New Zealand’s favourite autumnal fruit meets a fancy-sounding but super-simple French dessert. The result? Delicious.
There is only so much you can do with the fruit that drops (non-stop) from 17 feijoa trees. We’ve had ripe fruit peppering our lawn now for over two weeks. So far I’ve used them to flavour water kefir, I’ve made feijoa and ginger shrub and given or traded countless buckets of them to anyone and everyone I know. Next I’ll roll up my sleeves, don the kitchen apron and fill dozens of jars with feijoa chutney and feijoa jam. Enough to last the year and have as gifts. But the most delicious use of the feijoas yet has to be this feijoa and lemon clafoutis. It is so wonderfully easy to prepare, contains pantry staples and makes such an understated yet absolutely delicious dessert. I can see this fast becoming my go-to. Swap the feijoas out for pears or even frozen berries as the season ends.
FEIJOA & LEMON CLAFOUTIS
- 30g + 1 tablespoon butter
- zest 1 lemon
- 1 teaspoon vanilla bean paste/extract
- 2 eggs
- 4 tablespoons sugar
- 1¼ cups milk
- ½ cup (75g) flour
- 7-8 large feijoas, peeled, quartered lengthwise
- icing sugar, to dust
Preheat the oven to 180°C. Melt 30g of the butter over a low heat in a small pan. Remove from the heat and set aside to cool. Grate in the lemon zest and stir in the vanilla.

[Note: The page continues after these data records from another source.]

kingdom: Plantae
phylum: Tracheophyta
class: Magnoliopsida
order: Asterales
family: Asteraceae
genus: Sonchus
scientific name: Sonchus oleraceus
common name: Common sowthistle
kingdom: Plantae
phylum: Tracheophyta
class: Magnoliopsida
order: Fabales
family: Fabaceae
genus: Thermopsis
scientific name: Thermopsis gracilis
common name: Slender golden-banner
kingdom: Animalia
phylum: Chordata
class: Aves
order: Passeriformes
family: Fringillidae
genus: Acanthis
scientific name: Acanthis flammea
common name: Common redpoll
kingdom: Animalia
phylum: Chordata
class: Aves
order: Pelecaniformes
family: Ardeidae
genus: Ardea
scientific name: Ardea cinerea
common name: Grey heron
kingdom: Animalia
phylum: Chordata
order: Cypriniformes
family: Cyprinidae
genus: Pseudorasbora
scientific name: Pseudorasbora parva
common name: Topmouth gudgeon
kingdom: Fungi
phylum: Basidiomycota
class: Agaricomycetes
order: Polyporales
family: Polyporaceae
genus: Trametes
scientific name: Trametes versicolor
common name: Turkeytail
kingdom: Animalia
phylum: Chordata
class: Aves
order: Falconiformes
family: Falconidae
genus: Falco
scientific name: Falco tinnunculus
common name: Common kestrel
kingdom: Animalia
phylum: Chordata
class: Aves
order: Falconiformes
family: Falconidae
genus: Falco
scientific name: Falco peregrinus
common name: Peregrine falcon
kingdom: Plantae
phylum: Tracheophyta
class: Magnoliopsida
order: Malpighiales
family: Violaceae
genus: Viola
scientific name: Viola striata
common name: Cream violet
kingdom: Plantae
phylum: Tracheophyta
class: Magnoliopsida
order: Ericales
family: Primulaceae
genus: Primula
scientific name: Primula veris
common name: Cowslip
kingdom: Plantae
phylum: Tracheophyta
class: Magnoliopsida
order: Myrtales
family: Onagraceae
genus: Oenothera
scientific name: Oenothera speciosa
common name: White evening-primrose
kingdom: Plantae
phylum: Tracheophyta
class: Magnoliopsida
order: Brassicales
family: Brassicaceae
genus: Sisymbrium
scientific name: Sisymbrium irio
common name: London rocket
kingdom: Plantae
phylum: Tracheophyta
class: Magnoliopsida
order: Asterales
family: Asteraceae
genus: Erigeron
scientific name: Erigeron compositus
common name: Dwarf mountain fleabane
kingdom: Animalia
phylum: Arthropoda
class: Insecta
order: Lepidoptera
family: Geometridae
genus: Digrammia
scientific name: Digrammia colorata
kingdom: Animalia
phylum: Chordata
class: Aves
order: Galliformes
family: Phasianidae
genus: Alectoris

Put the eggs and 2 tablespoons of the sugar into a bowl and whisk together. Add the milk and a pinch of salt and whisk again until well combined.
Gradually add the flour, whisking as you go to avoid any lumps. Whisk in the melted butter, then set the batter aside while you prepare the feijoas.
Set a heavy-bottomed oven-proof frying pan* over medium heat and melt the remaining tablespoon of butter. Arrange the quartered feijoas around the edge of the pan, reserving a few slices for the centre. Sprinkle over the remaining 2 tablespoons of sugar and cook the fruit for 5 minutes over medium heat until the feijoas are beginning to soften and the sugar has dissolved and starts to form a caramel.
Remove the pan from the heat, pour over the batter then put in the oven to cook for 20 minutes, or until just set. Once cooked, remove from the oven and set aside to cool a little. Dust with icing sugar if desired – it will melt and disappear if the clafoutis is too hot, however. I served mine with a 50/50 mix of yoghurt and mascarpone sweetened with a touch of maple syrup and a dash of vanilla bean paste. It was delicious.
*If you don’t have an oven-proof frying pan, grease an oven-proof dish of the same diameter. Once you have cooked the fruit for 5 minutes in the pan, arrange it in the bottom of the dish, pour over the batter and cook as per instructions above.